The file repositories.csv already exists. Skipping...


## Putting it all together

- We have a function to get a list of topics
- We have a function to create a CSV file for scraped repos from topics page
- Let's create a function to put them together

In [None]:
import os

In [68]:
def scrape_topics_repos():
    print('Scraping list of topics')
    topics_df = scrape_topics()
    
    # Creating a folder to save csv files in it. 
    os.makedirs('GitHubTopics',exist_ok = True)

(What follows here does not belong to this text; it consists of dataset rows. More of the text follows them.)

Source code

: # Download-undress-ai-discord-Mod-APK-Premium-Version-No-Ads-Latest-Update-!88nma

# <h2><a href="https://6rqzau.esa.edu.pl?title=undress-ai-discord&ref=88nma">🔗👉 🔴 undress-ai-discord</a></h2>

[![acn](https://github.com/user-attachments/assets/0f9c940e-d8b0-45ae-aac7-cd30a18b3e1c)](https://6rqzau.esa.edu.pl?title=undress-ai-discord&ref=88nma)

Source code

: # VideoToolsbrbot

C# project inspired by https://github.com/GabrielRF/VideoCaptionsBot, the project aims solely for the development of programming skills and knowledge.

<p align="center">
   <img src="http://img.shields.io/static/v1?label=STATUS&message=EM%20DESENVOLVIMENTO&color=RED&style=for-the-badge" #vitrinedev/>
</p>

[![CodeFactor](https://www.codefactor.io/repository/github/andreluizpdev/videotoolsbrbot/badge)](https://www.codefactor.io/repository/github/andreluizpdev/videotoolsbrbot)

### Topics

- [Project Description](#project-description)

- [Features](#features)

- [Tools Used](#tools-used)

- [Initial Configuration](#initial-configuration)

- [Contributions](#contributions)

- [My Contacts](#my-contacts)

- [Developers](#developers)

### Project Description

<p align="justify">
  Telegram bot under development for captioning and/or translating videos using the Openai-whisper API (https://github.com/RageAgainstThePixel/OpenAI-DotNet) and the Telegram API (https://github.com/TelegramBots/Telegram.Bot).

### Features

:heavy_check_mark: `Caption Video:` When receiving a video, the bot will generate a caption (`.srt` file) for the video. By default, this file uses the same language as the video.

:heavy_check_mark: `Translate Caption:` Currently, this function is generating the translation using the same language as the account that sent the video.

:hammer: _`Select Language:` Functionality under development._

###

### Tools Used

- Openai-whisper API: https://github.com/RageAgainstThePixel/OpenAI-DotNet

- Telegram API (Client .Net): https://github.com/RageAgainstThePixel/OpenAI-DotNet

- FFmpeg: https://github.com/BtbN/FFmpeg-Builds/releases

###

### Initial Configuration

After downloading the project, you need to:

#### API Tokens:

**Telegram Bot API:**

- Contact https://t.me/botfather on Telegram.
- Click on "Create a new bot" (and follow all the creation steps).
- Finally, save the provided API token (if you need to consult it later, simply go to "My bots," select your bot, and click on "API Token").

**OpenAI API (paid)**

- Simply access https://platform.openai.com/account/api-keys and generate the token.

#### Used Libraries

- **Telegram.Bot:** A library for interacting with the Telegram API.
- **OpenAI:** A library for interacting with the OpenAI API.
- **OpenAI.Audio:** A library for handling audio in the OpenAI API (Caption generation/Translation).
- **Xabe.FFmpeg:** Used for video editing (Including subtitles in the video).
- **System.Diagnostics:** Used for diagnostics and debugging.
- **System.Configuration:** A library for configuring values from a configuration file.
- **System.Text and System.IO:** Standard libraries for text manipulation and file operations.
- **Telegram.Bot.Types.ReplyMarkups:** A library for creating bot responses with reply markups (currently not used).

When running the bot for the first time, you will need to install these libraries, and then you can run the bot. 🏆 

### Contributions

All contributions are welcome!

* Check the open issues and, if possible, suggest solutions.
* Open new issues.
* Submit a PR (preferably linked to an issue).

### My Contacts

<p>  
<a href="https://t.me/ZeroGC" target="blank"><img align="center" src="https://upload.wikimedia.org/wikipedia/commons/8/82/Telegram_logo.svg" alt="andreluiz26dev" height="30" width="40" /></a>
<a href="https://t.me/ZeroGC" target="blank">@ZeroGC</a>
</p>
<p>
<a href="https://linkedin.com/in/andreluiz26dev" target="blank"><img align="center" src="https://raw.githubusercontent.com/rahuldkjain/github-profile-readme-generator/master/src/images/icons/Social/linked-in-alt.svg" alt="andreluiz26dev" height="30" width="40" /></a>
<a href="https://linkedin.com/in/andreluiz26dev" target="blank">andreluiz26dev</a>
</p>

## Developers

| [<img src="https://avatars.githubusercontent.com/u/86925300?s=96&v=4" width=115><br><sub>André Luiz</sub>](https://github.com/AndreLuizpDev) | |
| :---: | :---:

    for index, row in topics_df.iterrows():
        print('Scraping top repositories for "{}"'.format(row['title']))
        scrape_topic(row['url'],  'GitHubTopics'+'\\{}.csv'.format(row['title']) )
 

Let's run it to scrape the top repos for all the topics on the first page of github.com/topics

In [69]:
scrape_topics_repos()

Scraping list of topics
Scraping top repositories for "3D"
Scraping top repositories for "Ajax"
Scraping top repositories for "Algorithm"
Scraping top repositories for "Amp"
Scraping top repositories for "Android"
Scraping top repositories for "Angular"
Scraping top repositories for "Ansible"
Scraping top repositories for "API"
Scraping top repositories for "Arduino"
Scraping top repositories for "ASP.NET"
Scraping top repositories for "Atom"
Scraping top repositories for "Awesome Lists"
Scraping top repositories for "Amazon Web Services"
Scraping top repositories for "Azure"
Scraping top repositories for "Babel"
Scraping top repositories for "Bash"
Scraping top repositories for "Bitcoin"
Scraping top repositories for "Bootstrap"
Scraping top repositories for "Bot"
Scraping top repositories for "C"
Scraping top repositories for "Chrome"
Scraping top repositories for "Chrome extension"
Scraping top repositories for "Command line interface"
Scraping top repositories for "Clojure"
Scrapin

We can check that the CSVs were created properly

In [73]:
# read and display CSV using pandas
df = pd.read_csv('GitHubTopics/3D.csv')
df

Unnamed: 0,username,repo_name,stars,repo_url
0,mrdoob,three.js,80800,https://github.com/mrdoob/three.js
1,libgdx,libgdx,19825,https://github.com/libgdx/libgdx
2,pmndrs,react-three-fiber,17468,https://github.com/pmndrs/react-three-fiber
3,BabylonJS,Babylon.js,16277,https://github.com/BabylonJS/Babylon.js
4,aframevr,aframe,14004,https://github.com/aframevr/aframe
5,ssloy,tinyrenderer,13427,https://github.com/ssloy/tinyrenderer
6,lettier,3d-game-shaders-for-beginners,12570,https://github.com/lettier/3d-game-shaders-for...
7,FreeCAD,FreeCAD,11075,https://github.com/FreeCAD/FreeCAD
8,metafizzy,zdog,9081,https://github.com/metafizzy/zdog
9,CesiumGS,cesium,8484,https://github.com/CesiumGS/cesium


## References and Future Work

Summery of what we did
- We used the BeautifulSoup library for this web-scraping project
- Then we downloaded the web-pages using requests module
- We created function to get the list of topics and thier information(title, description, URL)
- We created function to get the information about all the repositories of a single topic
- lastly, we combined what we did and got the CSV files for each topic's repositories.

References to links I found useful
- https://www.crummy.com/software/BeautifulSoup/bs4/doc/

Ideas for future work
- We can get the information of 'Issues' and 'Pull requests' for each repository as well.